History in the holidays: The evolution of Christmas stockings
FARGO — "The stockings were hung by the chimney with care..."
Thanks to Clement Moore, those words and that image is seared into everyone's mind.
It makes sense that Moore wrote about chimneys, fireplaces and stockings; he was an only child of Rev. Benjamin Moore (not the paint store magnate; that Benjamin Moore lived a century later) and Charity Clarke Moore, and the family lived in New York City in the late 1700s. They were devoutly religious, according to The Poetry Foundation, and Moore followed his father's footsteps by becoming highly educated; he developed a talent for writing and published translations, a historical biography and poetry.
His famous poem was originally published anonymously under the title "A Visit from St. Nicholas" in the 1820s, but it wasn't until 1844 when Moore was finally credited as the poem's author.
But where did the idea of hanging socks on a fireplace mantel come from?
Like so many traditions, the origin of the Christmas stocking is somewhat vague. Most lore points to a story depicting a poor father lamenting that he'd never be able to afford dowries for his three daughters, condemning them to a lifetime of spinsterhood.

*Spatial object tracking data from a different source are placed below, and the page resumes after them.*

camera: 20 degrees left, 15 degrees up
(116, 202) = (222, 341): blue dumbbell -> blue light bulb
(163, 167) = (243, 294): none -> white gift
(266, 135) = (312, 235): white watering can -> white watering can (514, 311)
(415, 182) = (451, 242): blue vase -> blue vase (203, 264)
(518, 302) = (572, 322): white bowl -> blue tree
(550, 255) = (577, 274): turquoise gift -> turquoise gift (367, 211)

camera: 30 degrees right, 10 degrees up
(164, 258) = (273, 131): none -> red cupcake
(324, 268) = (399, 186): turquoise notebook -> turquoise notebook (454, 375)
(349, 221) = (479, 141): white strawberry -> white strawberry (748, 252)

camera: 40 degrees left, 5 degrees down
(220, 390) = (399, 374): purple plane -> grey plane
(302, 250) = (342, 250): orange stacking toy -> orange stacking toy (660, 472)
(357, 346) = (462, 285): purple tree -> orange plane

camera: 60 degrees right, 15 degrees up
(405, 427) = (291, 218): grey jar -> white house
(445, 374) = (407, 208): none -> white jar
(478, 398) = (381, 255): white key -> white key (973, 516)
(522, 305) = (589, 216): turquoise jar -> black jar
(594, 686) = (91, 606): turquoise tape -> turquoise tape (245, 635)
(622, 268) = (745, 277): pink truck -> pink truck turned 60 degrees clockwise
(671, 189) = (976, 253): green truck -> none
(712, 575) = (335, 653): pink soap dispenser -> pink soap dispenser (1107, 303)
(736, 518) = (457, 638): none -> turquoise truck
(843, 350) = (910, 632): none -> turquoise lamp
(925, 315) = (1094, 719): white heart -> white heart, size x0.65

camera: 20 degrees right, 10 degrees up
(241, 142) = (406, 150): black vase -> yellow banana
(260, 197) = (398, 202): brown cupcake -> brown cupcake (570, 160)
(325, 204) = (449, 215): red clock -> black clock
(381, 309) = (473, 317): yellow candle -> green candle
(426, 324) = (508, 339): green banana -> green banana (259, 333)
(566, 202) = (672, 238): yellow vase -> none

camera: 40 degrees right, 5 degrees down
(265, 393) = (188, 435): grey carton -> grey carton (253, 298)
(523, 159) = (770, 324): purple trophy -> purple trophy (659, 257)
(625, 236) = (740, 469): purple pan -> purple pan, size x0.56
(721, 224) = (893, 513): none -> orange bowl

St. Nicholas (on whom the modern Santa Claus is allegedly based) happened to overhear the story and clandestinely made his way down the family's chimney to leave several gold coins in the daughters' socks, which were freshly laundered and hanging by the fire to dry, according to Smithsonian.com.
Another version exists that says gold balls were left in the socks, which evolved into the tradition of leaving delectable oranges in stockings (because solid gold balls are hard to come by these days).
A lesser-known explanation for how stockings came to be associated with Christmas involves the chief god Odin from Norse mythology. Allegedly, children would leave their sugar- or carrot-filled boots out for Odin's flying horse Sleipnir to enjoy during the pagan Yule celebration (typically held around the winter solstice on Dec. 21), and Odin would reward the thoughtful kids with gifts and candy, according to Norwegianamerican.com.
Legend has it that Odin's trek across the sky inspired the modern Santa Claus who also flies through the night, now with eight reindeer.
Guess how many legs Odin's mystical white horse had? Eight.
Part of what makes Christmas so special for so many people is the traditions associated with the annual holiday. Different countries have traditions all their own, often steeped in rich history.
In Holland, children don't put out Christmas stockings, but they do leave their shoes by the fireplace or on a windowsill on the eve of St. Nicholas Day (Dec. 6). They hope Sinterklaas (the Dutch figure based on the historical St. Nicholas) will pay a visit and leave some presents in the shoes.
In the Netherlands, Sinterklaas rides a white horse (like Odin did) and children often leave carrots or straw out for his riding companion.
In Puerto Rico, Three Kings' Day is celebrated on Jan. 6 by children putting boxes of grass for the kings' camels to eat.
The Italian version of Santa Claus is Babbo Natale, but an accompanying tradition involves a witch named La Befana who declined to join the wise men on their journey to find Jesus, according to Italialiving.com. She regretted the decision and set out to bring gifts to the Christ child, but never found him, so she gave those gifts to other children. Today, kids still leave out shoes or stockings hoping La Befana will fill them on Jan. 5, Epiphany eve.
When the Christmas stocking tradition originated and as it evolved through the years, the primary mode for heating any size home was a wood-burning brick fireplace, so naturally that's where the items would be hung (not to mention that fireplaces were typically located in a central spot within a home).
It would be another 60 years after Moore penned his famous line before low-cost cast iron radiators would make central heating and coal burning possible, according to the website Sustainable Dwelling.
However, the trend of fireplaces in new homes has been steadily decreasing since its peak in 1991; the real estate website Trulia analyzed home listings on its site from January 2011 and June 2013 and found that fewer than .5 of every 1,000 homes built in the 2010s had a fireplace.
So what if your home doesn't have a fireplace, or you're looking for a new place to hang stockings as your children await their happy treasures?
Here are a few ideas:
• Easy: Display the stockings on a shelf, stair railing, end table, windowsill, drawer pulls or even a curtain rod (either also holding curtains or independently hung on the wall).
• Eclectic: Use antlers, a branch, coat hanger or accordian drying hack as the hanging apparatus.
• DIY: Draw a fireplace using chalk (or chalk paint) or build one using scrap wood. Other crafty ideas involve creating your own vintage skis or a sled on which the stockings can hang.